Want to...
Build a Safer Neighborhood?

How to ...

SNAP your neighborhood together.

Sunnyvale, Calif.
-- Do something in common. Make trust pay off for everyone. Here's how:

Gather, gather, gather
Hold a block party.
Have a cook-out.
Hold a city-wide garage sale.

Know your neighbor.
Survey your block.
ID everyone; fill out an "all about me" form.

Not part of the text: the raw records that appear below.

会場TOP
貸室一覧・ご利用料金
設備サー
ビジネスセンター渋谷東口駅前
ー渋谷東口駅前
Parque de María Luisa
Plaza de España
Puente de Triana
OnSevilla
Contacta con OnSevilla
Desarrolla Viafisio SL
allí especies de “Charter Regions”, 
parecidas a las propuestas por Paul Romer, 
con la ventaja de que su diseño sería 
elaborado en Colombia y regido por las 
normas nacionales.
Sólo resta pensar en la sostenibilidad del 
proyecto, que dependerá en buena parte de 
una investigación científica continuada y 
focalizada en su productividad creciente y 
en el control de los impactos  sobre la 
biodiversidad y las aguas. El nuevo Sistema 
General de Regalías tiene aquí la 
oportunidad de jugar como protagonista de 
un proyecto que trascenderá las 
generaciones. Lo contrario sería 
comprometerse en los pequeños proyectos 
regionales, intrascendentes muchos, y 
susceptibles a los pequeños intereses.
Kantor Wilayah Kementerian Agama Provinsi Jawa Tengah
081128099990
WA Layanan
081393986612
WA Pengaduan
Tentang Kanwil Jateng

Inspire citizen involvement.
Form disaster committees.
Choose a block captain.
Train for emergencies and hold a drill.

Formalize the network.
Link with existing organizations.
Draft a neighborhood newsletter.
Recruit, recruit, recruit!

Tune In ...

How citizens SNAP together

How do you get a neighborhood together? Sometimes it takes an earthquake. The 1989 earthquake in the San Francisco Bay area left a lot of surrounding communities more than a little uneasy about being prepared for the next emergency. In nearby Sunnyvale, neighbors "snapped" together.

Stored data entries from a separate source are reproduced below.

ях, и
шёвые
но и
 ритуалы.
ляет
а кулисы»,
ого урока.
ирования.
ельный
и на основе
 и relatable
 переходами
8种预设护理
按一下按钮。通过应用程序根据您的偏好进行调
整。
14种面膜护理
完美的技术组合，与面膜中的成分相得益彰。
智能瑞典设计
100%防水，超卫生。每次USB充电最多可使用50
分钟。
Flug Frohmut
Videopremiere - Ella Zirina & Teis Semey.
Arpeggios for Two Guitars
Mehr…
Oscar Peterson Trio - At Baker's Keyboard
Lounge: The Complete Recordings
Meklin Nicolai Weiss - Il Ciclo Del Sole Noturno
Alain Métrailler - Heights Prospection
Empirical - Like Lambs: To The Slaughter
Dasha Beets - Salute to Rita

Sunnyvale organized a network of block-level SNAP teams -- Sunnyvale Neighborhoods Actively Prepare -- and helped train residents to deal with potential emergencies, anything from hazardous materials spills to air crashes to earthquakes.

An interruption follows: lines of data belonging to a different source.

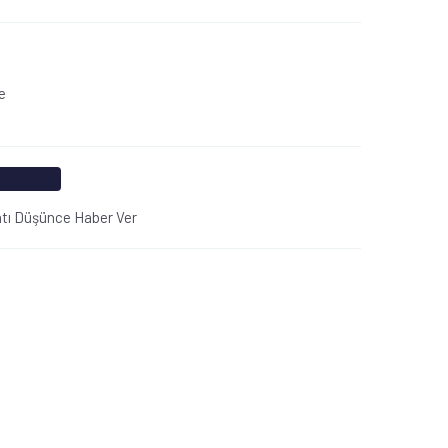
e
atı Düşünce Haber Ver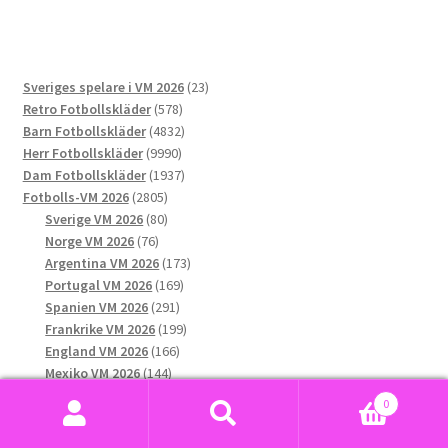
flera
varianter.
De
23
Sveriges spelare i VM 2026
23
olika
578
produkter
Retro Fotbollskläder
578
alternativen
produkter
4832
Barn Fotbollskläder
4832
kan
9990
produkter
Herr Fotbollskläder
9990
väljas
produkter
1937
Dam Fotbollskläder
1937
på
2805
produkter
Fotbolls-VM 2026
2805
produktsidan
produkter
80
Sverige VM 2026
80
76
produkter
Norge VM 2026
76
produkter
173
Argentina VM 2026
173
169
produkter
Portugal VM 2026
169
291
produkter
Spanien VM 2026
291
produkter
199
Frankrike VM 2026
199
166
produkter
England VM 2026
166
144
produkter
Mexiko VM 2026
144
132
produkter
USA VM 2026
132
0
produkter
189
Brasilien VM 2026
189
Sök
Sök
produkter
158
Tyskland VM 2026
158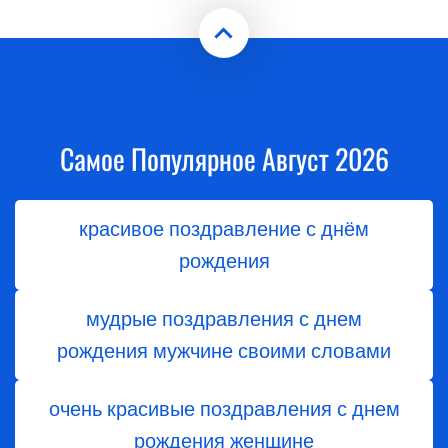
Самое Популярное Август 2026
красивое поздравление с днём
рождения
мудрые поздравления с днем
рождения мужчине своими словами
очень красивые поздравления с днем
рождения женщине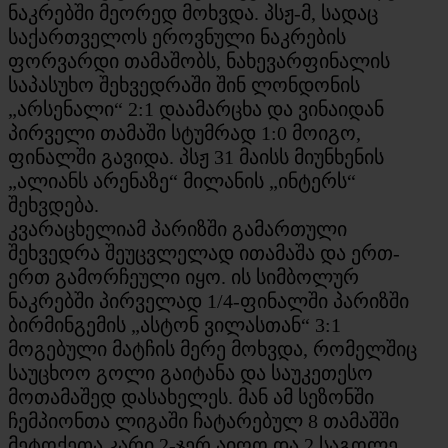
ნაკრებში მეორედ მოხვდა. პსჟ-მ, სადაც
საქართველოს ეროვნული ნაკრების
ფორვარდი თამაშობს, ნახევარფინალის
საპასუხო შეხვედრაში შინ ლონდონის
„არსენალი“ 2:1 დაამარცხა და ვინაიდან
პირველი თამაში სტუმრად 1:0 მოიგო,
ფინალში გავიდა. პსჟ 31 მაისს მიუნხენის
„ალიანს არენაზე“ მილანის „ინტერს“
შეხვდება.
კვარაცხელიამ პარიზში გამართული
შეხვედრა შეუცვლელად ითამაშა და ერთ-
ერთ გამორჩეული იყო. ის სიმბოლურ
ნაკრებში პირველად 1/4-ფინალში პარიზში
ბირმინგემის „ასტონ ვილასთან“ 3:1
მოგებული მატჩის მერე მოხვდა, რომელშიც
საუცხოო გოლი გაიტანა და საუკეთესო
მოთამაშედ დასახელეს. მან ამ სეზონში
ჩემპიონთა ლიგაში ჩატარებულ 8 თამაშში
მეტოქეთა კარი 2-ჯერ აიღო და 2 საგოლე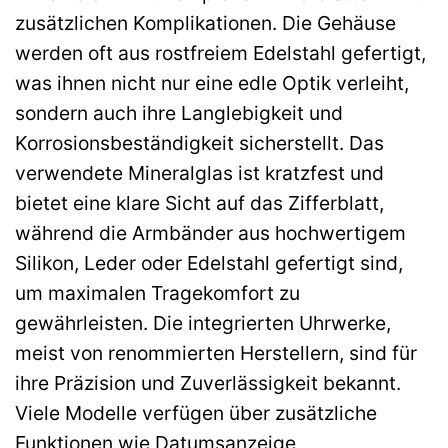
zusätzlichen Komplikationen. Die Gehäuse
werden oft aus rostfreiem Edelstahl gefertigt,
was ihnen nicht nur eine edle Optik verleiht,
sondern auch ihre Langlebigkeit und
Korrosionsbeständigkeit sicherstellt. Das
verwendete Mineralglas ist kratzfest und
bietet eine klare Sicht auf das Zifferblatt,
während die Armbänder aus hochwertigem
Silikon, Leder oder Edelstahl gefertigt sind,
um maximalen Tragekomfort zu
gewährleisten. Die integrierten Uhrwerke,
meist von renommierten Herstellern, sind für
ihre Präzision und Zuverlässigkeit bekannt.
Viele Modelle verfügen über zusätzliche
Funktionen wie Datumsanzeige,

Each neighborhood has a captain and committees trained in first aid, damage assessment, safety and security, and shelter. Today there are more than 265 SNAP groups and 4,500 committee members that link 10,000 households in the Sunnyvale area.

But the big payoff of the program isn't really emergency planning, but community building. Neighbors are finding a way to connect. "When you get to know each other," says SNAP volunteer Janet Dow, "you're more likely to go out of your way for someone. In a real disaster, you may have to rely on your neighbors."